Excerpted passage ::

Kenny Williams shuts down rumor connecting free agent Yasiel Puig to White Sox

You can put to bed the rumors about free agent outfielder Yasiel Puig possibly signing with the White Sox. It’s not happening.

The two sides did get together during the MLB Winter Meetings in December. Kenny Williams, Rick Hahn and Rick Renteria met with Puig for about 90 minutes to discuss the possibility of the 29-year-old joining the White Sox as their everyday right fielder.

But instead, the White Sox chose to take a different route. That same week, they acquired Nomar Mazara from the Texas Rangers for minor league outfielder Steele Walker, ending any chance of Puig coming to the South Side.

“After our meeting we came away big Yasiel Puig fans, but he wasn’t the right fit for us then and he isn’t right now,” Williams said.

With spring training games starting this weekend and the regular season a little over a month away, fellow Cuban Jose Abreu says he’s surprised the flashy 29-year-old outfielder remains a free agent.

“Yes, I am (surprised). That’s one of those things that happen that you don’t understand. A guy with his talent. He’s still so young,” Abreu said through a translator. “He doesn’t have a team yet. It’s a surprise. I’m confident he’s going to find something this year.”

Even with Puig’s talent, Abreu looks around the White Sox clubhouse and agrees with the decision by the White Sox not to sign the former All-Star who hit .267/.327/.458 with the Reds and Indians last season.

Dataset records
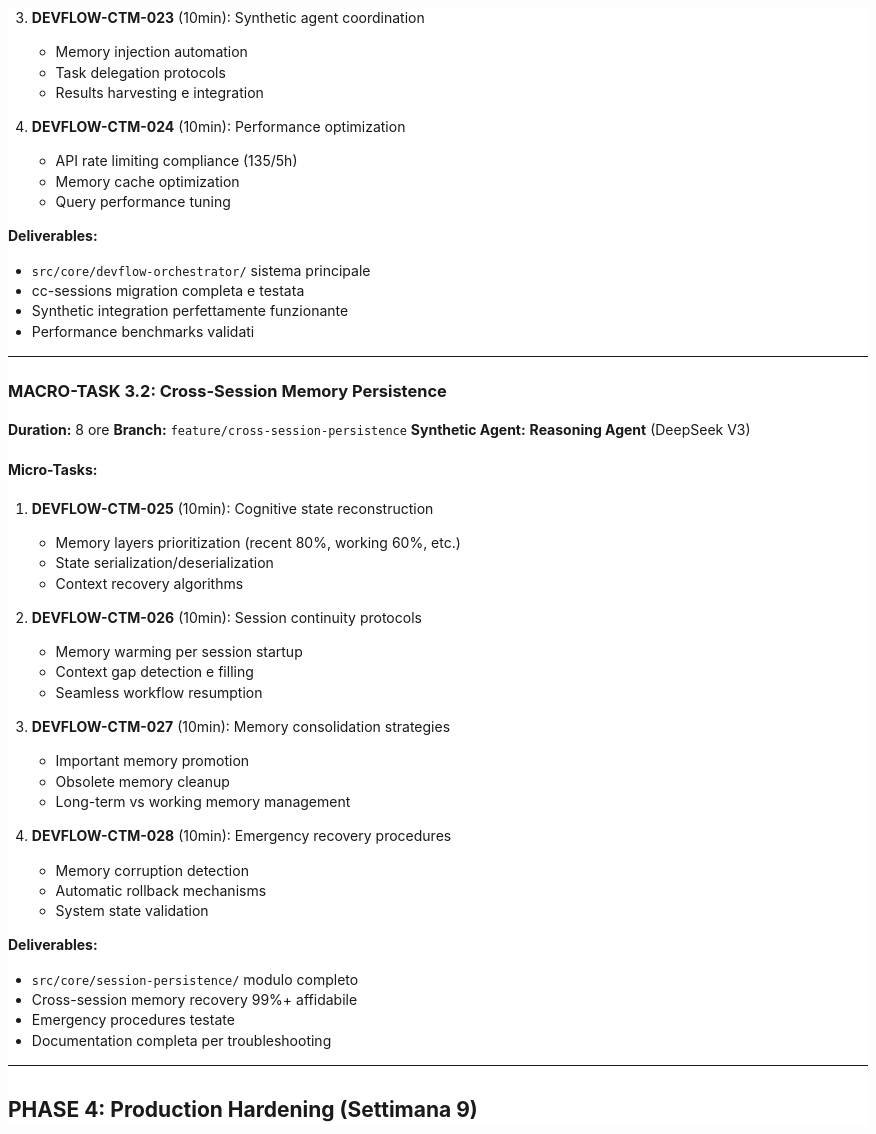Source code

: 3. **DEVFLOW-CTM-023** (10min): Synthetic agent coordination  
   - Memory injection automation
   - Task delegation protocols  
   - Results harvesting e integration

4. **DEVFLOW-CTM-024** (10min): Performance optimization
   - API rate limiting compliance (135/5h)
   - Memory cache optimization
   - Query performance tuning

**Deliverables:**
- `src/core/devflow-orchestrator/` sistema principale
- cc-sessions migration completa e testata  
- Synthetic integration perfettamente funzionante
- Performance benchmarks validati

---

### **MACRO-TASK 3.2: Cross-Session Memory Persistence**
**Duration:** 8 ore
**Branch:** `feature/cross-session-persistence`
**Synthetic Agent:** **Reasoning Agent** (DeepSeek V3)

#### Micro-Tasks:
1. **DEVFLOW-CTM-025** (10min): Cognitive state reconstruction
   - Memory layers prioritization (recent 80%, working 60%, etc.)
   - State serialization/deserialization
   - Context recovery algorithms

2. **DEVFLOW-CTM-026** (10min): Session continuity protocols  
   - Memory warming per session startup
   - Context gap detection e filling
   - Seamless workflow resumption

3. **DEVFLOW-CTM-027** (10min): Memory consolidation strategies
   - Important memory promotion  
   - Obsolete memory cleanup
   - Long-term vs working memory management

4. **DEVFLOW-CTM-028** (10min): Emergency recovery procedures
   - Memory corruption detection
   - Automatic rollback mechanisms
   - System state validation

**Deliverables:**  
- `src/core/session-persistence/` modulo completo
- Cross-session memory recovery 99%+ affidabile
- Emergency procedures testate
- Documentation completa per troubleshooting

---

## **PHASE 4: Production Hardening (Settimana 9)**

Request 1 :: In the article about Yasiel Puig and the White Sox, how long did the Winter Meetings session with Puig last?
Request 2 :: Transcribe the Puig and White Sox article from "Kenny Williams shuts" to "everyday right fielder.".
Request 3 :: Pick up the article about Yasiel Puig and the White Sox after its final sentence and keep writing it.
These data have no connection to the article about Yasiel Puig and the White Sox.

Task response 1 :: About 90 minutes.

Task response 2 ::
Kenny Williams shuts down rumor connecting free agent Yasiel Puig to White Sox

You can put to bed the rumors about free agent outfielder Yasiel Puig possibly signing with the White Sox. It’s not happening.

The two sides did get together during the MLB Winter Meetings in December. Kenny Williams, Rick Hahn and Rick Renteria met with Puig for about 90 minutes to discuss the possibility of the 29-year-old joining the White Sox as their everyday right fielder.

Task response 3 ::
“I don’t think he would be a good fit here. Don’t get me wrong. He has a lot of talent but we’re full," Abreu said. "Our outfield is looking great with Nomar (Mazara), Eloy (Jimenez) and (Luis) Robert. There’s no reason for us to make more moves in that area of our team. He’s someone who would fit in with any major league ball club because he has the talent to help any of those teams.”

What about possibly platooning Puig with Mazara in right field? On paper, that might sound like a good plan, although Puig has traditionally hit better against righties than lefties in his career. But a larger issue could be the timeshare. The idea of Puig, nicknamed “Wild Horse,” being forced to the stable for half the season could spell problems not only for him, but the chemistry inside the clubhouse.

“It would be difficult, especially for him being an everyday player,” Abreu said about Puig being a platoon player.  “When you have to make that decision, it’s not easy.”

So, where will Puig end up?  No one knows for sure but it won’t be with the White Sox.